Banda Aceh, IDN Times – Pelemahan nilai tukar rupiah terhadap dolar Amerika Serikat (AS) masih berlanjut. Data Investing.com menunjukkan pelemahan rupiah mencapai 1,4 persen secara year to date (YTD) sampai Jumat (7/2/2025)
Direktur Departemen Ekonomi dan Moneter Bank Indonesia (BI), Juli Budi Winantya, mengatakan kebijakan Presiden AS, Donald Trump, yang memicu inflasi menjadi salah satu penyebab dolar menguat.
Di tengah kondisi tersebut, Federal Reserve (The Fed) diproyeksi akan menahan penurunan suku bunga acuan Fed Fund Rate (FFR). Hal itu pun memicu sentimen pelaku pasar terhadap dolar AS.
“Kami berpikirkan ke depan FFR akan cut sekali di 2025, ini yang dilakukan di semester II,” kata Juli dalam media briefing di Kantor Perwakilan Bank Indonesia (BI) Provinsi Aceh di Banda Aceh, Jumat (7/2/2025).
1. Perekonomian AS menguat
Selain itu, perekonomian AS juga menguat, salah satunya dari sisi permintaan dengan adanya stimulus untuk masyarakat kelas menengah ke bawah. Kenaikan nilai aset properti dan saham yang dimiliki kelas menengah atas juga mendorong konsumsi. Dari sisi produksi, juga meningkat dibandingkan Jepang dan Korea Selatan.
“Kami perkirakan pertumbuhan ekonomi AS akan revisi ke atas,” tutur Juli.
Baca Juga: Cadangan Devisa Januari Naik Tipis Jadi 156,1 Miliar Dolar AS
Baca Juga: Cadangan Devisa Januari Naik Tipis Jadi 156,1 Miliar Dolar AS
2. AS banjir arus modal asing
Di tengah kondisi itu, arus modal dari negara-negara maju hingga berkembang pun beralih ke AS. Sehingga, nilai tukar dolar AS makin menguat. Dampaknya tak hanya terasa pada rupiah, tapi juga mata uang negara lain, termasuk negara maju.
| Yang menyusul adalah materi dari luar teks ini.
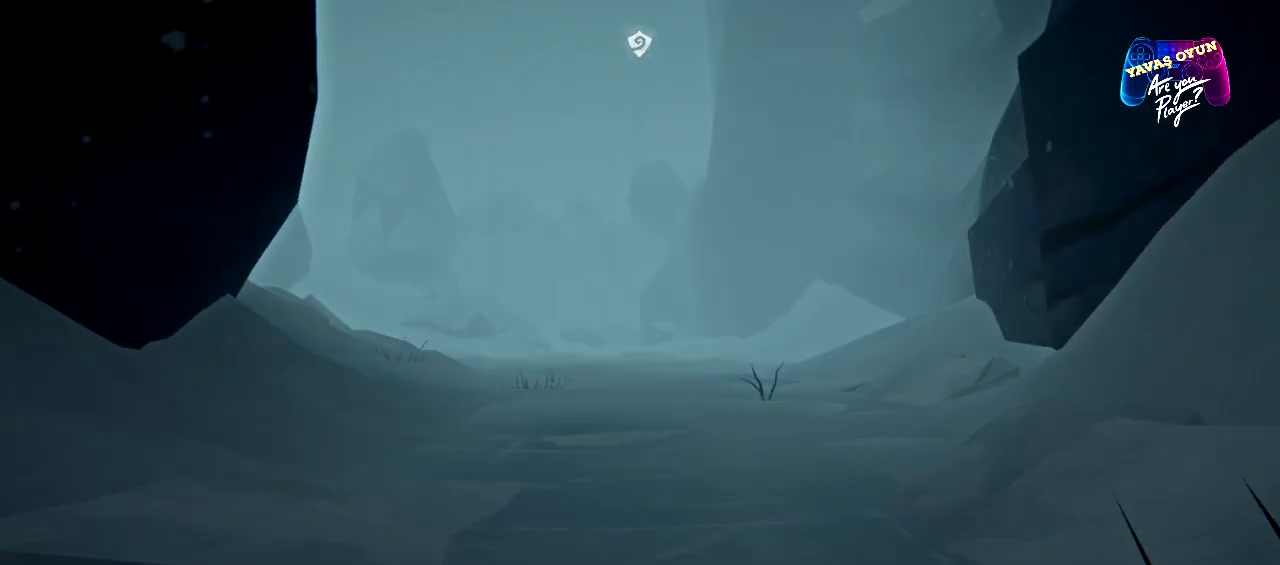
{"buttons": ["R1"], "left_stick": "up", "right_stick": "center", "events": []}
“Karena fenomena arus modal semua ke AS, sehingga implikasinya dolar menguat secara merata di hampir seluruh negara. Jadi, menguat relatif terhadap euro, yuan China, yen Jepang, sehingga ini terjadi di semua negara,” ujar Juli.
3. Pelemahan rupiah masih terjaga
Meski begitu, menurut Juli pelemahan nilai tukar rupiah terhadap dolar AS masih terjaga dibandingkan negara lain.
“Dibandingkan pergerakan negara-negara maju, euro, Jepang, kita relatif lebih kuat. Tapi kalau dibandingkan negara berkembang, India, yuan China, itu kita sebenarnya relatif sama. On par dengan pergerakan dari mata uang negara-negara berkembang lainnya,” kata Juli.